How to watch everyone without being watched—that’s the lust of every dictator, authoritarian, totalitarian, social manipulator and corporate voyeur. Many despotic endeavors have ascended and collapsed based mostly on their ability to spy on citizens.
The Church of Scientology, since its founding in the mid-twentieth century, has been a champion of civil rights, privacy and open government.
Freedom, the voice of the Church since 1968, has carried forward this mission.
In this issue, we pursue the dual quests for openness in government and the rights of citizens to be safe from all forms of official and corporate spying.
Even the ancient Greeks mused about what we now call the “surveillance state.” Argus Panoptes (aka “all seeing”) was a watchful giant with a hundred eyes.
In the late 18th century, British philosopher Jeremy Bentham conceived of a useful architectural scheme for snooping on convicts. It was called, in honor of the very optically endowed Hellenic giant, the Panopticon—a circular structure in which a single jailer could monitor prisoners without the inmates knowing they were being watched. The induced paranoia was calculated to reform criminals, or as Bentham noted, to create the “power of mind over mind.”
“Mind over mind” is the aspiration, the Holy Grail, of every totalitarian. In George Orwell’s 1984, a technological variation on the Panopticon, the two-way “telescreen,” ensured that citizens’ “every movement [was] scrutinized.” The chilling words emanating from the telescreens announced to exposed perps: “You are the dead.”
Technology has moved far beyond 1984—in both Orwellian and real time. The ever-watching eye of Big Brother is now encoded in gazillions of zeros and ones. Your computer, the ubiquitous cell phones and tablets, those Google ads that seem to know exactly what you were thinking of buying, the closed-circuit TV, the feeds from the camera on that drone you gave your kids for the holidays, the cop drones that will soon buzz across our cities’ skies (if they already aren’t doing so)—all information is everywhere all the time.
And someone is perusing that data. Sifting them. Combing them. Deciding if you might be a terrorist, a run-of-the-mill crook, or—what officialdom fears most—someone suspected of, as Orwell intoned, “thought crime.”

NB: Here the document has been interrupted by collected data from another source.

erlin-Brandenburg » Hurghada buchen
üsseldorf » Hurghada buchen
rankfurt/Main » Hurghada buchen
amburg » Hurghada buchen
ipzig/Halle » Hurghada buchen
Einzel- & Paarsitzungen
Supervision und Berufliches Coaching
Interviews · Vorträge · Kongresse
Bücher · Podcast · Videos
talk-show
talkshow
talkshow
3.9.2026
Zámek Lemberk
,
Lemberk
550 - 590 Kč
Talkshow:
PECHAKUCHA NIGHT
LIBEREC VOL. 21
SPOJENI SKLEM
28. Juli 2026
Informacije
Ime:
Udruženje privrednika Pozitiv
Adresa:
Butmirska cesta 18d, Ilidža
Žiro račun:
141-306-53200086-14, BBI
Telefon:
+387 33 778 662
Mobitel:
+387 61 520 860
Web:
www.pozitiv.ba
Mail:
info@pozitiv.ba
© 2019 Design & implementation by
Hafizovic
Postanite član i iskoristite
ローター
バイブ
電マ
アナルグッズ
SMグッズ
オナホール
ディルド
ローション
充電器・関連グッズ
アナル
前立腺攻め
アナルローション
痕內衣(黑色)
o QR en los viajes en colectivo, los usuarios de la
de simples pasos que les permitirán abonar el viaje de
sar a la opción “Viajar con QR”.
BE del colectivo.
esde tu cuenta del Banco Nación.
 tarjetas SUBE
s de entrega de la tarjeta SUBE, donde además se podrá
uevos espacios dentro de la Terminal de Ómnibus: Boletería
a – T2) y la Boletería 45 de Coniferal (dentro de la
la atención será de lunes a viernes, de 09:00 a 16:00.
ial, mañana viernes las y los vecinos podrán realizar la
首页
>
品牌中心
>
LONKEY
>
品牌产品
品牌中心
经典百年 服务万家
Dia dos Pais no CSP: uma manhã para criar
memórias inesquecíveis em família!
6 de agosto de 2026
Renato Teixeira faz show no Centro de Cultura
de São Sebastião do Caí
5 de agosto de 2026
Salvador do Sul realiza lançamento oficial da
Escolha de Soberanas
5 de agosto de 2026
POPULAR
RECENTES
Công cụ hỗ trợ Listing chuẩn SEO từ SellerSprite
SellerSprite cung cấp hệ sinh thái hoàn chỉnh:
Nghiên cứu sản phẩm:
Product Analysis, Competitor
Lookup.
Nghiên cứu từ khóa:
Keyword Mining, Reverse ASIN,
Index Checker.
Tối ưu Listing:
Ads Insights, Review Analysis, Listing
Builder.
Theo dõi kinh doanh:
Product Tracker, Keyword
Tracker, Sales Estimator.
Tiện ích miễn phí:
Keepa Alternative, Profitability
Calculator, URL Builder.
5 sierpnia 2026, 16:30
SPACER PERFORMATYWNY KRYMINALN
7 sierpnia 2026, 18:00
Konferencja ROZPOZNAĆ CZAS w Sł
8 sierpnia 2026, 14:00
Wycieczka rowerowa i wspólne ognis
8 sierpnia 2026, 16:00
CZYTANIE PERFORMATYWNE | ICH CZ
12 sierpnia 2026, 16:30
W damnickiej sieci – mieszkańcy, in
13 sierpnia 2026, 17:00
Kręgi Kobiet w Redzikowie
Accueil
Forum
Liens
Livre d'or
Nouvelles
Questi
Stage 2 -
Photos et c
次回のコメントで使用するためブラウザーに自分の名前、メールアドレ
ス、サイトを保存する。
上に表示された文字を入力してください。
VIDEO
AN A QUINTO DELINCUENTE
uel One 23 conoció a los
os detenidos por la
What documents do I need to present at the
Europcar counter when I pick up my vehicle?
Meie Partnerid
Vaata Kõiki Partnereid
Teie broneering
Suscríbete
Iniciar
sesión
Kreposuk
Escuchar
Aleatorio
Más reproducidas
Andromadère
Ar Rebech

There’s an old joke about a guy at an airport who sees a friend and shouts, “Hi, Jack!” Security guards immediately pummel the guy to the ground, thinking he planned to hijack a plane. That joke has a modern expression. Algorithms scurrying around massive computer complexes try to ferret out people who are guilty—or are just perceived as guilty. Maybe a kid writing a term paper on the ancient Egyptian goddess Isis attracts the attention of a gargantuan computer—and as quick as an electron can whirl around a proton, that child is flagged along with some really, really bad actors connected to another ISIS.
The federal government and its hundreds of eager, well-paid corporate contractors watch and watch and watch: You. They collect. They know where you are, who you talk to, what you view online, what you write and record. Everything the spooks do to learn your secrets is itself a secret you’re not supposed to know.
You are told that if you’re not doing anything wrong, don’t worry about the snooping. And if you believe that, you have no understanding of history. American officials have used such surveillance to undermine and subvert the legitimate activities of citizens. From the dossiers on Dr. Martin Luther King Jr., to the criminal activities of agent provocateurs to disrupt peaceful protests, to the illegal spying on law-abiding citizens for no reason other than officials’ prurient curiosity, the government’s intelligence masters have used their apparatus in ways that would horrify the men who crafted the U.S. Constitution.
In our cover story, “The Data Demon” by Mark A. Taylor and Ajay Singh, we reveal the National Security Agency’s monstrous computer complex in Salt Lake City, and dig into threats posed to all Americans.
In a second feature, we deal with another genre of abuse. James Richardson, a poor black man in Florida, was wrongly accused of killing his own children, then spent years on death row—the victim of trenchant racism in the South.
Our reporter, Peter Gallagher, wrote the stories that were instrumental in exonerating Richardson and securing his freedom. Yet it is only recently that Richardson finally started to receive the compensation he was due from the state, decades after his release.
We also cover a different side of freedom altogether—one which prevailed in San Diego, California, when a new Church of Scientology opened to uplift lives and communities countywide.